A cura di Francesco Reale
18 Ott 2024

Passione, inclusione, valore, spirito di squadra, rispetto…
Ogni brand oggi si identifica e punta sui valori e comunica sempre più i temi legati alla sostenibilità: gli ESG.
Delle tre lettere che compongono la sostenibilità e racchiudono gli obiettivi dell’agenda 2030 la ‘S’ è forse la più complessa. Le organizzazioni aziendali sono sempre più alla ricerca di una relazione con il territorio, di un dialogo con il terzo settore, di azioni concrete e progettualità per favorire l’impatto e l’innovazione sociale.
Per dare un concreto contributo e promuovere il cambiamento: dal valore economico ai valori e al valore sociale.

Profitto sì, quindi, ma sostenibile. Lo dicono anche le statistiche: le aziende più attente alla sostenibilità e all’inclusione ottengono risultati migliori e, oggi più che mai, il ritorno è anche in termini di attrattività e retention dei talenti (c.d. Talent Attraction e Retention), oltre che di soddisfazione e ingaggio dei dipendenti (c.d. Employer Branding), e così ne giova anche il clima aziendale.
Ad oggi, se una persona non si sente rappresentata dai valori di un’azienda, orienta le sue scelte, anche lavorative, verso un’altra realtà. In questo contesto, è fondamentale quindi promuovere valori concreti, tangibili, misurabili.

Ci sono esempi meravigliosi e co-progettazioni che fanno davvero la differenza e portano valore alla comunità, restituendo benessere, speranza, serenità.
Sono questi i casi in cui le aziende assumono un ruolo da protagonista nel territorio e coinvolgono lɜ dipendenti stessɜ nelle attività.
Al contempo, però, ci sono meravigliose storie ‘da vetrina’ che poi in concreto, a parte qualche foto di rito, uno o più comunicati stampa e una pagina dedicata sul sito e sul bilancio di sostenibilità, lasciano poco o nulla se non l’emozione del momento, che però non si traduce poi in azioni quotidiane concrete e coerenti e non si ritrova né si respira nell’organizzazione.
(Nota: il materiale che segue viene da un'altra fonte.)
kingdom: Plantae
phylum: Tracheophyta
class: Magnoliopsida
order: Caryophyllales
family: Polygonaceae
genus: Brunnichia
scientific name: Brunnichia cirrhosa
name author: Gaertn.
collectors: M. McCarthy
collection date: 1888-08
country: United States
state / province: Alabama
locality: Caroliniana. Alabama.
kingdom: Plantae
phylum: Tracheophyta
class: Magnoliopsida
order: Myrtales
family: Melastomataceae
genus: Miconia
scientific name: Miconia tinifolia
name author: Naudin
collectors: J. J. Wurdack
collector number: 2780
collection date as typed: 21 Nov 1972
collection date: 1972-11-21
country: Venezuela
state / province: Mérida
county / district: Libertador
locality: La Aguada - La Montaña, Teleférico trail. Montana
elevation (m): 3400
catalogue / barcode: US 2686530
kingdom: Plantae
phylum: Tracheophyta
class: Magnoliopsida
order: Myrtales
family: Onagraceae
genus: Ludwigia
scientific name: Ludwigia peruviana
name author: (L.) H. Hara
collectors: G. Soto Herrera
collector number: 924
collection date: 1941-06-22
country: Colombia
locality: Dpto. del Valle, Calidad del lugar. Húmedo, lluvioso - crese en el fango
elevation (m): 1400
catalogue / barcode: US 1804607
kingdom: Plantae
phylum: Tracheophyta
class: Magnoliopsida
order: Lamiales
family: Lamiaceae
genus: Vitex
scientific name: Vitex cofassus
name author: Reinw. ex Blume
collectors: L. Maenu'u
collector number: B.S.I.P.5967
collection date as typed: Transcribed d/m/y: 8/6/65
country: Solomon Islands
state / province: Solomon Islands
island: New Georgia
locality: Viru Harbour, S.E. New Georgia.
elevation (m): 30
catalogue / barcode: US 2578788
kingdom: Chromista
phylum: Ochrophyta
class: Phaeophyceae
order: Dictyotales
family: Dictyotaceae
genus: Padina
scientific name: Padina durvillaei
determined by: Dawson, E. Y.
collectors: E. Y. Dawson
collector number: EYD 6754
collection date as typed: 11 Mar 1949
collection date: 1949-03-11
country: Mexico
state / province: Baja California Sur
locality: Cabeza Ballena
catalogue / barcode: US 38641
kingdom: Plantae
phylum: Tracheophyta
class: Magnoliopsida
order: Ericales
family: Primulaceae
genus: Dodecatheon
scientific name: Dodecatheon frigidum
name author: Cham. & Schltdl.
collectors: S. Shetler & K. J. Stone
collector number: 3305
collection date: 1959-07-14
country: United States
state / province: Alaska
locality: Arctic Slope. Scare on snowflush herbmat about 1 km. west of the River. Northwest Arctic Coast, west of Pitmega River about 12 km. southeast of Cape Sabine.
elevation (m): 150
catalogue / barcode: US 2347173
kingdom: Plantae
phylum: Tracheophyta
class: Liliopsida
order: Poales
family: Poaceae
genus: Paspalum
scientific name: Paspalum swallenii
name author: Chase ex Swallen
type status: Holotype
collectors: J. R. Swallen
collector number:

Ad esempio, le ricerche di persone con disabilità legate alla legge 68, che garantisce pari opportunità nelle organizzazioni, sono spesso impostate e gestite con parametri solo all’apparenza inclusivi, ma che, al contrario, impediscono il fiorire e diffondersi della DE&I.
Non basta provare a includere, è necessario prima rendere adatti i luoghi di lavoro, costruire una cultura delle pari opportunità, definire chiaramente mansioni e ruoli in base alle caratteristiche uniche di ciascun individuo.
E non vale solo per la disabilità, ma per le fragilità in generale, molto spesso non viste o non gestite dal management, lo stesso che celebra l’importanza del benessere e della valorizzazione della diversità nei luoghi di lavoro.

Il rispetto dell’identità di genere, dell’età, dell’orientamento sessuale, dell’etnia sono altri temi al centro delle politiche di DE&I ma, anche in questo caso, se usciamo dagli slogan e dalle iniziative e spostiamo il focus su carriera, retribuzione, presenza nel management o peggio, nel board, la maggior parte dei brand entrano immediatamente in crisi profonda.

Gli esempi positivi sono tantissimi, per fortuna, ma la strada è ancora lunga e a volte in salita a causa di un forte gap generazionale nel management e di stereotipi e pregiudizi che facciamo fatica a scrollarci di dosso.

La coerenza nelle nostre azioni, decisioni, selezioni, organizzazioni, deve diventare un mantra non tanto per garantire l’inclusione, ma per celebrare l’unicità di ogni persona e lavorare quotidianamente sulla convivenza.
Perché è questa la vera chiave del successo futuro dei brand: saper convivere con le diversità.